**WORK TO COMPLETE:** Copy exactly the stretch of data below from the line with "indoor plant: none" through the line with "trash can: present", including both of those lines.

[MATERIAL PROVIDED]

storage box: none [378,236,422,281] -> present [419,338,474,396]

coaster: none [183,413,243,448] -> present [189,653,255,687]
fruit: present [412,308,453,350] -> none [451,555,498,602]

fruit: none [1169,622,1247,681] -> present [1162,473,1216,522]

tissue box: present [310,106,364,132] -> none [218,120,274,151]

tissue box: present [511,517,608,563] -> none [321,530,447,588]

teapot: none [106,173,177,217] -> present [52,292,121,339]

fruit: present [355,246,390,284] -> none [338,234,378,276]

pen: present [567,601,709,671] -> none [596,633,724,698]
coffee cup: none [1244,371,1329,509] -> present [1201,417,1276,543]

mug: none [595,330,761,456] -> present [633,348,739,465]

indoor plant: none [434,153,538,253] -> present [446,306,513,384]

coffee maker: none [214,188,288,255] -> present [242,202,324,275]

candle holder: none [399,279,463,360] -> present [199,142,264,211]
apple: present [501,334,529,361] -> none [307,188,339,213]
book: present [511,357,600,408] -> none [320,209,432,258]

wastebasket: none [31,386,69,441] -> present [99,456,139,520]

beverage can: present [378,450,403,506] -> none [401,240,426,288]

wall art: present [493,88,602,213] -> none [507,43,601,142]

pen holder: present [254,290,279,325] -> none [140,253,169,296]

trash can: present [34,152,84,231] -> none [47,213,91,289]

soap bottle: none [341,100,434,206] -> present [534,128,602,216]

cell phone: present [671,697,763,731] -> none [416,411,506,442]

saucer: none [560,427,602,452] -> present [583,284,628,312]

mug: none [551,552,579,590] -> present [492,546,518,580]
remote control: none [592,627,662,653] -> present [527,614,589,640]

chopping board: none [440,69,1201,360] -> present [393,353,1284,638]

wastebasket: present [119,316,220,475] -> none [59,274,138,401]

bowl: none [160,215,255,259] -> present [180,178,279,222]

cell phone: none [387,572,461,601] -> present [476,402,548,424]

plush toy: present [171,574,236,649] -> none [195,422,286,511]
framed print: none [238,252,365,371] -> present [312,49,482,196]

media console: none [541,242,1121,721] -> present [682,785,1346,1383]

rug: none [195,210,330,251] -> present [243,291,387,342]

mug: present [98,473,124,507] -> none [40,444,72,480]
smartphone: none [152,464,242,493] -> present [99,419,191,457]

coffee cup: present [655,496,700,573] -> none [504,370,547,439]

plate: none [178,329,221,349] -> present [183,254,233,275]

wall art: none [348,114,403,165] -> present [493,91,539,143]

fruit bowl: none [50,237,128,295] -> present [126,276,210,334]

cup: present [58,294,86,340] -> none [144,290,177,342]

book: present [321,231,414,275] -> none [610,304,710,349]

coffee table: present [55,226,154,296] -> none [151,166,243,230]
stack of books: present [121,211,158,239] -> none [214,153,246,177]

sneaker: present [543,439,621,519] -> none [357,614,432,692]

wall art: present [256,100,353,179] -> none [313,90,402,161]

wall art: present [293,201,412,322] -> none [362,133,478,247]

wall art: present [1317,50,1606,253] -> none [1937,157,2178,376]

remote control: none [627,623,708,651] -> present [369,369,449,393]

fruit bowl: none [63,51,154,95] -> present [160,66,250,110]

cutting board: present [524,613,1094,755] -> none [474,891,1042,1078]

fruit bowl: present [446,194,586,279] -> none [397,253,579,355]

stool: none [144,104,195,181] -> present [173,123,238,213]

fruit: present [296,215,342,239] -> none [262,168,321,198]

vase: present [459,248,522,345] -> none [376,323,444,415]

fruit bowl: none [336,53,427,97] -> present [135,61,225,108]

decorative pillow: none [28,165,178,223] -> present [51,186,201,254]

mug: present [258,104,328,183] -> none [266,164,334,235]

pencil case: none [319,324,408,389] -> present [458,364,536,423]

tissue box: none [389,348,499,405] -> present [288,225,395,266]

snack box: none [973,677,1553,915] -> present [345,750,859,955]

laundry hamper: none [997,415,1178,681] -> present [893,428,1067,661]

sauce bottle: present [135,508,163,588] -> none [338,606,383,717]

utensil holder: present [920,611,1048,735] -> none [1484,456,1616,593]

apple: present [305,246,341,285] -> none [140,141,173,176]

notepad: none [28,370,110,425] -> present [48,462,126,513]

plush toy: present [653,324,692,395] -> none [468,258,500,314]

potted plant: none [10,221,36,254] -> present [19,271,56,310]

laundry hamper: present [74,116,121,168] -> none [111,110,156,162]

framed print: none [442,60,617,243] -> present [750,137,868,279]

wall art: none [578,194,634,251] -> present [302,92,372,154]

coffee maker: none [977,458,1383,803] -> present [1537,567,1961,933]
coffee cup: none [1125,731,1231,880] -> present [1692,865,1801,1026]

[/MATERIAL PROVIDED]

**ANSWER BOX:**
indoor plant: none [434,153,538,253] -> present [446,306,513,384]

coffee maker: none [214,188,288,255] -> present [242,202,324,275]

candle holder: none [399,279,463,360] -> present [199,142,264,211]
apple: present [501,334,529,361] -> none [307,188,339,213]
book: present [511,357,600,408] -> none [320,209,432,258]

wastebasket: none [31,386,69,441] -> present [99,456,139,520]

beverage can: present [378,450,403,506] -> none [401,240,426,288]

wall art: present [493,88,602,213] -> none [507,43,601,142]

pen holder: present [254,290,279,325] -> none [140,253,169,296]

trash can: present [34,152,84,231] -> none [47,213,91,289]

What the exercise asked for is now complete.